───── DATA RECORDS
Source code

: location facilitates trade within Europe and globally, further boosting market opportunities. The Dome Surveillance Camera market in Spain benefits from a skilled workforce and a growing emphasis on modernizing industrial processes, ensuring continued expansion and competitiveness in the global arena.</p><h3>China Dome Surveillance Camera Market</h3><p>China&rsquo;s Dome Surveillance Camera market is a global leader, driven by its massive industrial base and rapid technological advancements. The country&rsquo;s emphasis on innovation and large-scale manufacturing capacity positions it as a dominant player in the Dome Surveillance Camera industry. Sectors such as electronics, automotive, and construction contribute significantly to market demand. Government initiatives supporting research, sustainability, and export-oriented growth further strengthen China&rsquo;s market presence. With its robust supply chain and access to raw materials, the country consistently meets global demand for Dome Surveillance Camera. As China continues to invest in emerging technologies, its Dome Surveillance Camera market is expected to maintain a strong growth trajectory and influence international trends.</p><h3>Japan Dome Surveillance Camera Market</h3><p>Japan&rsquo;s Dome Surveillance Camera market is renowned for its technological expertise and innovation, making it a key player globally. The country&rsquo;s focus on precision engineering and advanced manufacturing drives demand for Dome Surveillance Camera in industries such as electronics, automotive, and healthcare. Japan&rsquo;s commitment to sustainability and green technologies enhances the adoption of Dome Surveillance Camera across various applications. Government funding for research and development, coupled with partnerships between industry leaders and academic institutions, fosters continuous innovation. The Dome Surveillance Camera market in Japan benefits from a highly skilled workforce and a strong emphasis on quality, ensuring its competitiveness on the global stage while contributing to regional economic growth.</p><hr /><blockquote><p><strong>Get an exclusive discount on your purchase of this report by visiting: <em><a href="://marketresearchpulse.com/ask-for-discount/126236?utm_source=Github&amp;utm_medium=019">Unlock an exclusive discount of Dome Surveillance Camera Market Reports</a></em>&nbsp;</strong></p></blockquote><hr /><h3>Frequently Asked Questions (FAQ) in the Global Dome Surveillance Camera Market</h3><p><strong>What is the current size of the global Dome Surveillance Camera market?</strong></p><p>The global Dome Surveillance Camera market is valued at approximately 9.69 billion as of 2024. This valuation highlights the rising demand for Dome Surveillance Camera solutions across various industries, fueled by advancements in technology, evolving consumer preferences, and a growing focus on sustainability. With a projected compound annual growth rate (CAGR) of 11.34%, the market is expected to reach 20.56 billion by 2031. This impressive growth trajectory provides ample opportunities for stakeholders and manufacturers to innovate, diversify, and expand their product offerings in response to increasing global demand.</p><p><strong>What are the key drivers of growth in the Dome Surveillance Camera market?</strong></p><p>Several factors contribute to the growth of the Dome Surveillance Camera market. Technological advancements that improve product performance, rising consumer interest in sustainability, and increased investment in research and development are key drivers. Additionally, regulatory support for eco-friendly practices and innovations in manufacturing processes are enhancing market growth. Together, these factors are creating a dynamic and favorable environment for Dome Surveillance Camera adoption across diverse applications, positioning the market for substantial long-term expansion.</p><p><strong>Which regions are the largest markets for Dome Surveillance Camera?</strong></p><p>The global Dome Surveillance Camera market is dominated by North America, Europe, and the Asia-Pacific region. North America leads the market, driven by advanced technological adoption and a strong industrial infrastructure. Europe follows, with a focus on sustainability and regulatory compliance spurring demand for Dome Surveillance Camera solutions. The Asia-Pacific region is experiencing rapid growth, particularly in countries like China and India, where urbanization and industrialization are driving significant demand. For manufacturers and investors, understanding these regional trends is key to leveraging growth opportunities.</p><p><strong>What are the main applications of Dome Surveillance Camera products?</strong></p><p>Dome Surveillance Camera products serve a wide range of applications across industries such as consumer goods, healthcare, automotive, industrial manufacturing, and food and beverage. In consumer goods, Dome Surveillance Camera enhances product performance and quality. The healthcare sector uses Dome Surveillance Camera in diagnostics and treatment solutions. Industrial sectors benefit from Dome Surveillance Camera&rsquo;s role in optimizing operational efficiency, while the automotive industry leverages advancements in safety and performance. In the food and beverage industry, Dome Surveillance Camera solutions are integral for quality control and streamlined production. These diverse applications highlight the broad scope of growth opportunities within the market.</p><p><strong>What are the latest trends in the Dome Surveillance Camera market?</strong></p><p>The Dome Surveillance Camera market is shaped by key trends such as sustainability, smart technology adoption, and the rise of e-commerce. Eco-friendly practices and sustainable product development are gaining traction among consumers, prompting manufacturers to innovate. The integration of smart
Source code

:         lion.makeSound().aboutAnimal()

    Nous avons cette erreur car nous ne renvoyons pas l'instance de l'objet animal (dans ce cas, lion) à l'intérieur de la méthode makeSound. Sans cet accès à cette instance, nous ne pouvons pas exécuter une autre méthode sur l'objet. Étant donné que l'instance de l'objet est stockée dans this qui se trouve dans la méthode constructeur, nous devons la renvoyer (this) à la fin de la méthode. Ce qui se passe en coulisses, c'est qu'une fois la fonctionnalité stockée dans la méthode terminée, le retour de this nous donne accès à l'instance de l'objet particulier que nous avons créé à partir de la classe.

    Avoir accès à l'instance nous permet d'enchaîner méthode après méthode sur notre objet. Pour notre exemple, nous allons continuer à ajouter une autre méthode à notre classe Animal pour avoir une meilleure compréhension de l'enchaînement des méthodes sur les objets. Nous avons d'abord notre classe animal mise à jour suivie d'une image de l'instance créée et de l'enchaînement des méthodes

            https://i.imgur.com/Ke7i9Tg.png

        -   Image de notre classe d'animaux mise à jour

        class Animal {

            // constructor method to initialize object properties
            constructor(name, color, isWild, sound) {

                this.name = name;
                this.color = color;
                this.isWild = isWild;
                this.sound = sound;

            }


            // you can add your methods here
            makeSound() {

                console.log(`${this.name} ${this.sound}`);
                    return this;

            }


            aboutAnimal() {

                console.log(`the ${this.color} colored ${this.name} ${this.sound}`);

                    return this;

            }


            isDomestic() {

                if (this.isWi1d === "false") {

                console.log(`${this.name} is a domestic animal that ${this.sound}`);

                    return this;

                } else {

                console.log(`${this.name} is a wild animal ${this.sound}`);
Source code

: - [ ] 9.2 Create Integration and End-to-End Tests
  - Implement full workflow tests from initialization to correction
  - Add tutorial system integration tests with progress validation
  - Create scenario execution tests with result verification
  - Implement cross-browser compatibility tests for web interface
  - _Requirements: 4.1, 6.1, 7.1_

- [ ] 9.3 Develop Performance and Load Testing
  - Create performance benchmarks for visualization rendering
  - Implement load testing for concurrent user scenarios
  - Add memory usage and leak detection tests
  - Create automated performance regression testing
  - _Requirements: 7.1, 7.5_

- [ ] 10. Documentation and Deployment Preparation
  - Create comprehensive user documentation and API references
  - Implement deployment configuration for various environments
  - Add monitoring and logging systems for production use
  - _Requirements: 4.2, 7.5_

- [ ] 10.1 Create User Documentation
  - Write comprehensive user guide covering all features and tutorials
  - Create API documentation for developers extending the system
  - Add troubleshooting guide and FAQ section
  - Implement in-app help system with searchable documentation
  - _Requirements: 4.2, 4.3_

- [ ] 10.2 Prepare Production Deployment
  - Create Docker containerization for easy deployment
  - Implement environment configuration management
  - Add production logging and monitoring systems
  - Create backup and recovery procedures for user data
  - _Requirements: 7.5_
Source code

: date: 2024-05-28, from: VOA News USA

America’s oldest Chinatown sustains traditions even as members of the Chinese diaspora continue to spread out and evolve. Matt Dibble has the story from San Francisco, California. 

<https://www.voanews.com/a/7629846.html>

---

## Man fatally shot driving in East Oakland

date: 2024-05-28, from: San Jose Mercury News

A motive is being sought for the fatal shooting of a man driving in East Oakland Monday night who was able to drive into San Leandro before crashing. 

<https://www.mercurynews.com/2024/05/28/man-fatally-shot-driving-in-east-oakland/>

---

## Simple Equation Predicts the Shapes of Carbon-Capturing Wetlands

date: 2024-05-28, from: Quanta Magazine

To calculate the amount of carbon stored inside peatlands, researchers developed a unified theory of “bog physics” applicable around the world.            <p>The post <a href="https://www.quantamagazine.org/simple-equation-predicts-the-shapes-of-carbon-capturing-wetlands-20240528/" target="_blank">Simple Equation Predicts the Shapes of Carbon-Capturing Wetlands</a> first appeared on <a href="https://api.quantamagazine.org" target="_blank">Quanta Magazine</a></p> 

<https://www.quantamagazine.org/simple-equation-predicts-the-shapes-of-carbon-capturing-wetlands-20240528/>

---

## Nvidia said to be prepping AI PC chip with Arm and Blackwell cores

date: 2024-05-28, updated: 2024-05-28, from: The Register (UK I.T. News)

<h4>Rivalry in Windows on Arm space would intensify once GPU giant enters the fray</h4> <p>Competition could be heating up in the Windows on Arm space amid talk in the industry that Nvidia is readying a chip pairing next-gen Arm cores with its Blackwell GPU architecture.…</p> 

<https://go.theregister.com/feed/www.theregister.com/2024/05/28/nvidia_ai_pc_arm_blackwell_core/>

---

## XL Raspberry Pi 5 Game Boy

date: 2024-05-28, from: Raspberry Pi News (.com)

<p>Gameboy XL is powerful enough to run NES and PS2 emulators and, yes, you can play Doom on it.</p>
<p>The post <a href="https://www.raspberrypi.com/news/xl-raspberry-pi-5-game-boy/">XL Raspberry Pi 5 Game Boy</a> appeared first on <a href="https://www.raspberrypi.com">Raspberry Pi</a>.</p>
──────────
(WHAT YOU WILL DO):
Output the lines from the one containing "- [ ] 10. Documentation" through the one containing "VOA News USA", copied exactly.

(TASK RESULT):
- [ ] 10. Documentation and Deployment Preparation
  - Create comprehensive user documentation and API references
  - Implement deployment configuration for various environments
  - Add monitoring and logging systems for production use
  - _Requirements: 4.2, 7.5_

- [ ] 10.1 Create User Documentation
  - Write comprehensive user guide covering all features and tutorials
  - Create API documentation for developers extending the system
  - Add troubleshooting guide and FAQ section
  - Implement in-app help system with searchable documentation
  - _Requirements: 4.2, 4.3_

- [ ] 10.2 Prepare Production Deployment
  - Create Docker containerization for easy deployment
  - Implement environment configuration management
  - Add production logging and monitoring systems
  - Create backup and recovery procedures for user data
  - _Requirements: 7.5_
Source code

: date: 2024-05-28, from: VOA News USA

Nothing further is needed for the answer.